Hoya blashernaezii subsp. valmayoriana

Scientific classification
- Kingdom: Plantae
- Clade: Tracheophytes
- Clade: Angiosperms
- Clade: Eudicots
- Clade: Asterids
- Order: Gentianales
- Family: Apocynaceae
- Genus: Hoya
- Species: H. blashernaezii
- Subspecies: H. b. subsp. valmayoriana
- Trinomial name: Hoya blashernaezii subsp. valmayoriana (Kloppenb., Guevarra & Carandang) Kloppenb., Guevarra & Carandang
- Synonyms: Hoya valmayoriana Kloppenb., Guevarra & Carandang;

= Hoya blashernaezii subsp. valmayoriana =

Subspecies of plant

Hoya blashernaezii subsp. valmayoriana is a subspecies of porcelainflower or wax plant (genus Hoya) endemic to the Philippines.

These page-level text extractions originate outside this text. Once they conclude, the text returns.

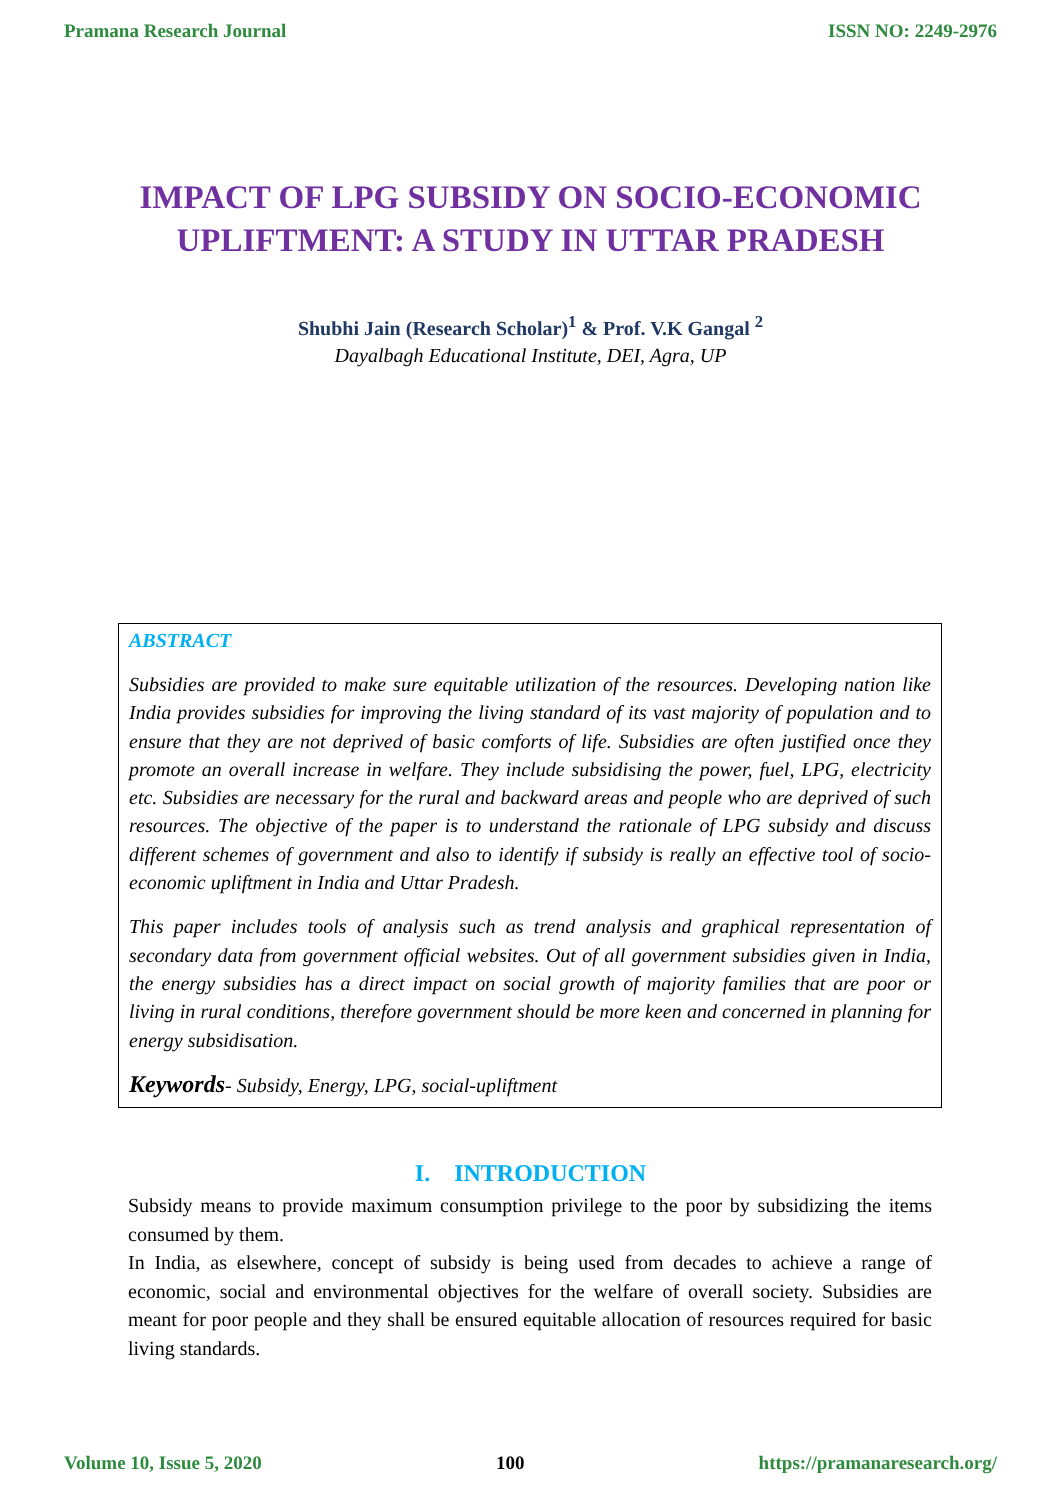Pramana Research Journal ISSN NO: 2249-2976
IMPACT OF LPG SUBSIDY ON SOCIO-ECONOMIC UPLIFTMENT: A STUDY IN UTTAR PRADESH
Shubhi Jain (Research Scholar)<sup>1</sup> & Prof. V.K Gangal <sup>2</sup>
Dayalbagh Educational Institute, DEI, Agra, UP
ABSTRACT
Subsidies are provided to make sure equitable utilization of the resources. Developing nation like India provides subsidies for improving the living standard of its vast majority of population and to ensure that they are not deprived of basic comforts of life. Subsidies are often justified once they promote an overall increase in welfare. They include subsidising the power, fuel, LPG, electricity etc. Subsidies are necessary for the rural and backward areas and people who are deprived of such resources. The objective of the paper is to understand the rationale of LPG subsidy and discuss different schemes of government and also to identify if subsidy is really an effective tool of socio-economic upliftment in India and Uttar Pradesh.
This paper includes tools of analysis such as trend analysis and graphical representation of secondary data from government official websites. Out of all government subsidies given in India, the energy subsidies has a direct impact on social growth of majority families that are poor or living in rural conditions, therefore government should be more keen and concerned in planning for energy subsidisation.
Keywords- Subsidy, Energy, LPG, social-upliftment
I. INTRODUCTION
Subsidy means to provide maximum consumption privilege to the poor by subsidizing the items consumed by them.
In India, as elsewhere, concept of subsidy is being used from decades to achieve a range of economic, social and environmental objectives for the welfare of overall society. Subsidies are meant for poor people and they shall be ensured equitable allocation of resources required for basic living standards.
Volume 10, Issue 5, 2020 100 https://pramanaresearch.org/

An asclepiad subspecies of flowering plant in the dogbane family Apocynaceae, it was first described in 2012 by Kloppenburg et al. as Hoya valmayoriana, and in 2014 reduced by the same authors to a subspecies of Hoya blashernaezii. The corolla of its flower is peach-colored. Originally, this species was collected together with seven other hoyas in October 1988 by David M. Cummings (collection number DMC 1622), ¾ kilometer north of Lake Bulusan, Sorsogon Province, the Philippines, in dense forest along the roadside. This was the same location as Hoya davidcummingii.

==Etymology==
The subspecific epithet in the infraspecific name, valmayoriana, honors Helen Valmayor, a retired professor of the Department of Horticulture, University of the Philippines Los Baños, Laguna, the Philippines.